Bahethat Al Badia (The scholar of the desert)Malak Hefni Nassef
 
Malak Hefni Nassef was born on December 1886 and died on October 1918 at the age of 32 years old. She was ranked as the second prominent feminist figure in Egyptian literature after Aisha Taymour who died in 1912. She wrote and published a long elegy in the Egyptian press. Nassef graduated in 1903 and was awarded a diploma of Pedagogy. Although she is from the middle class, she decided to work as a teacher and rejected the idea stating that work is confined to feminists from poor families seeking only their daily bread.
 
  She continued in this career till her marriage to "Abdel Nasser Beck El Bassel", one of the elites of Fayoum where she settled till her death in 1918, and where she perfected lyric and prosaic writing styles stemming from the influence of the Bedouin and desert lire.

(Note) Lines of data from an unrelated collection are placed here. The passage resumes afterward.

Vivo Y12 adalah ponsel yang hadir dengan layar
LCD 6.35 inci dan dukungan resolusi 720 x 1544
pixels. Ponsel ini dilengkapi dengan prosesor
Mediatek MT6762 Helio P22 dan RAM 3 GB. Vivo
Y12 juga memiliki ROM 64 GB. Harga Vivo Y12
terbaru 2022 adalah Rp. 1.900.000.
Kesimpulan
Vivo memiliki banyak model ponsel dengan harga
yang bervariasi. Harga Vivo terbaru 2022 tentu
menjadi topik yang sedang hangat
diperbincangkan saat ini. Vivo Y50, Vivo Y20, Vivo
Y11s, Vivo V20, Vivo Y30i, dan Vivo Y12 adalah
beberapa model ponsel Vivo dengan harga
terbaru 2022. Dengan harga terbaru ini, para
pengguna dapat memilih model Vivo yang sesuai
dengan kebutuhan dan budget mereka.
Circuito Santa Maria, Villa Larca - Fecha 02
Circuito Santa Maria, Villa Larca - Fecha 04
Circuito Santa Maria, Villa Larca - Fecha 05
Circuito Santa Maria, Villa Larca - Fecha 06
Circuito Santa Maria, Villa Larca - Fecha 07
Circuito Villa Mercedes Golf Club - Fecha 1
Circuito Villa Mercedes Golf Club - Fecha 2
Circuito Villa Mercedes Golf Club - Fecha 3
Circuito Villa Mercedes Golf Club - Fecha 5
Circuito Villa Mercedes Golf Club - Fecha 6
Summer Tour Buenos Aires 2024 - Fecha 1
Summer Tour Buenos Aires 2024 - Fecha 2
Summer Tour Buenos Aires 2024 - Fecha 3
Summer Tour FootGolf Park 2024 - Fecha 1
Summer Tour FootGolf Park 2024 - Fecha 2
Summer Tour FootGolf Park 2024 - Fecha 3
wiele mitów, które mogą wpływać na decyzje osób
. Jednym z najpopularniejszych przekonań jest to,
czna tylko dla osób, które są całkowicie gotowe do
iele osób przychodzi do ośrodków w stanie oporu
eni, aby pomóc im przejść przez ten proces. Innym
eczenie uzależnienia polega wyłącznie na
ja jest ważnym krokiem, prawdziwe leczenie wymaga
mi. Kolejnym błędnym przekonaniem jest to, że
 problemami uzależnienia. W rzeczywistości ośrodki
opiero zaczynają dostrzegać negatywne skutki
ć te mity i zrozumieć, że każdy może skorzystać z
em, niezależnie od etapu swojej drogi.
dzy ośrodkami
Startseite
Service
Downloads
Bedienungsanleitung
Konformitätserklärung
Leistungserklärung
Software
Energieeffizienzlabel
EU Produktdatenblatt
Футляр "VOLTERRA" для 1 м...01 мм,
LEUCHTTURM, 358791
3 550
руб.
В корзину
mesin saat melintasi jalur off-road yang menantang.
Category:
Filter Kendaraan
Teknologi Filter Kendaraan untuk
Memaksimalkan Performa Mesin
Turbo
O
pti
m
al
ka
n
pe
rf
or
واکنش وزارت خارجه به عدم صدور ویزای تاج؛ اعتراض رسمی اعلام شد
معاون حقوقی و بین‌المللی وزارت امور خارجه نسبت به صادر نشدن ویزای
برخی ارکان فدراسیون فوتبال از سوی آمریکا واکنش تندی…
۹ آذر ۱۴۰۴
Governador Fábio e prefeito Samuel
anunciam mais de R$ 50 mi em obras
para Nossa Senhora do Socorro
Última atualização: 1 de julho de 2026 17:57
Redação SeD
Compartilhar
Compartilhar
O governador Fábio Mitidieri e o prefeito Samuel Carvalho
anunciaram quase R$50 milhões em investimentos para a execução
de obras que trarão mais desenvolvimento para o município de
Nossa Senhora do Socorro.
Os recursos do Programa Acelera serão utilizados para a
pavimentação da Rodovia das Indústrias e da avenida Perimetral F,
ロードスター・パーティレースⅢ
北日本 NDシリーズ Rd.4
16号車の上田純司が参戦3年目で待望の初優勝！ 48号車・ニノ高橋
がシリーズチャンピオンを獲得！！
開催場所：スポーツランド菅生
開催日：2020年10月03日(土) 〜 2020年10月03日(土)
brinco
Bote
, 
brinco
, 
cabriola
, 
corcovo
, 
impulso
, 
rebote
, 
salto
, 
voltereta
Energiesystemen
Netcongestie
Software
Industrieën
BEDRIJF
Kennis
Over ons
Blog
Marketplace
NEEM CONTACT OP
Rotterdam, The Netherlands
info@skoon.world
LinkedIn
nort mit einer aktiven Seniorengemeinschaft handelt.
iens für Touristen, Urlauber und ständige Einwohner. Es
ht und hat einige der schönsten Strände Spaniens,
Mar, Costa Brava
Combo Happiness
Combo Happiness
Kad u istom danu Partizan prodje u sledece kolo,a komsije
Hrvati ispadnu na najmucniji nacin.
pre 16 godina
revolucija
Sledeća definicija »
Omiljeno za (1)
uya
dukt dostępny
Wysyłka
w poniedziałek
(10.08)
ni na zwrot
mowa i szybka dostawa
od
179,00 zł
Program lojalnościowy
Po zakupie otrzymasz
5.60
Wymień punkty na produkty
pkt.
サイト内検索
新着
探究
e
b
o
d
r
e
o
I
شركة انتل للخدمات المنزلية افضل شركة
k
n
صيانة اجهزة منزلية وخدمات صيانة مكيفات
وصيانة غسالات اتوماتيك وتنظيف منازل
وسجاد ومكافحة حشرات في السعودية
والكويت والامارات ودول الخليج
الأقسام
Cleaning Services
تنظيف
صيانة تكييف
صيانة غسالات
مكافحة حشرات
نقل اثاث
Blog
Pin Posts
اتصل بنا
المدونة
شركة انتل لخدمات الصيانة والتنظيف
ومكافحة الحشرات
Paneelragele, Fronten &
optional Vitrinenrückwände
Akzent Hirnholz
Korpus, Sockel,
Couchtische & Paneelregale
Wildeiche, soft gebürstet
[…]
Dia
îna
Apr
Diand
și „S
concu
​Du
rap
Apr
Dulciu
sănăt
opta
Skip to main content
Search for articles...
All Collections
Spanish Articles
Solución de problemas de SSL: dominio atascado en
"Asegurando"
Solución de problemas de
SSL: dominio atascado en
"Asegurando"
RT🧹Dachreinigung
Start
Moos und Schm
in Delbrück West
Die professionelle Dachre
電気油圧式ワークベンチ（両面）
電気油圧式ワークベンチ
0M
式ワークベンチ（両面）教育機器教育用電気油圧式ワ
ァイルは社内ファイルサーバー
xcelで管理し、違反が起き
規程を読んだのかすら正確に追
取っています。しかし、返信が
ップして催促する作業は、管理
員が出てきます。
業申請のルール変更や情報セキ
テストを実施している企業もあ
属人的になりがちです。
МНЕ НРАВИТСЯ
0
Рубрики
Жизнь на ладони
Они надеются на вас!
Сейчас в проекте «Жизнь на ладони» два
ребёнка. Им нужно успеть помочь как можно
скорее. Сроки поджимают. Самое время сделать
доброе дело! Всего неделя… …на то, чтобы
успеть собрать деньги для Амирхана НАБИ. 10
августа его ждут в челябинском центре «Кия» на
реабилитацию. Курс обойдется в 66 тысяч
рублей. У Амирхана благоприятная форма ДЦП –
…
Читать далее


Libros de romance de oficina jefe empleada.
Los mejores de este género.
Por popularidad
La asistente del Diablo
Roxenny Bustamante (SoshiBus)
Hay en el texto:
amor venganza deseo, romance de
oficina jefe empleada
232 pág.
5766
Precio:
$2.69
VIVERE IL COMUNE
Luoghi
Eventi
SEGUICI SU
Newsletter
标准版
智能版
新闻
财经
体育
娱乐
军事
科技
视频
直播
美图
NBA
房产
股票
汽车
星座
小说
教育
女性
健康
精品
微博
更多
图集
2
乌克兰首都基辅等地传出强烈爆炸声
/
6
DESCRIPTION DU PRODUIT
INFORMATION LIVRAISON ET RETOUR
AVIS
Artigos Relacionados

Hence, she is entitled the "Scholar of the Desert" to mark her works published by the press, particularly "AI-Garida".
 
  She focused in her literary and press works on Egyptian women conditions before and after marriage as she considered that society uprightness and eradication of its problems could be realized only through elimination of outmoded customs and traditions as well as defects of both sexes. This does not deny the necessity of following the instructions of Islamic religion without any intransigence or exaggeration. She published "Feminist Issues", which addressed issues that were related to women and hot to resolve them.
 
  Nassef addressed women's issues in the first years of the twentieth century advocating that women's work is a necessity providing that it goes in harmony with her conjugal duty; she accordingly gave the striking example of Egyptian female peasants working in their parents' farms.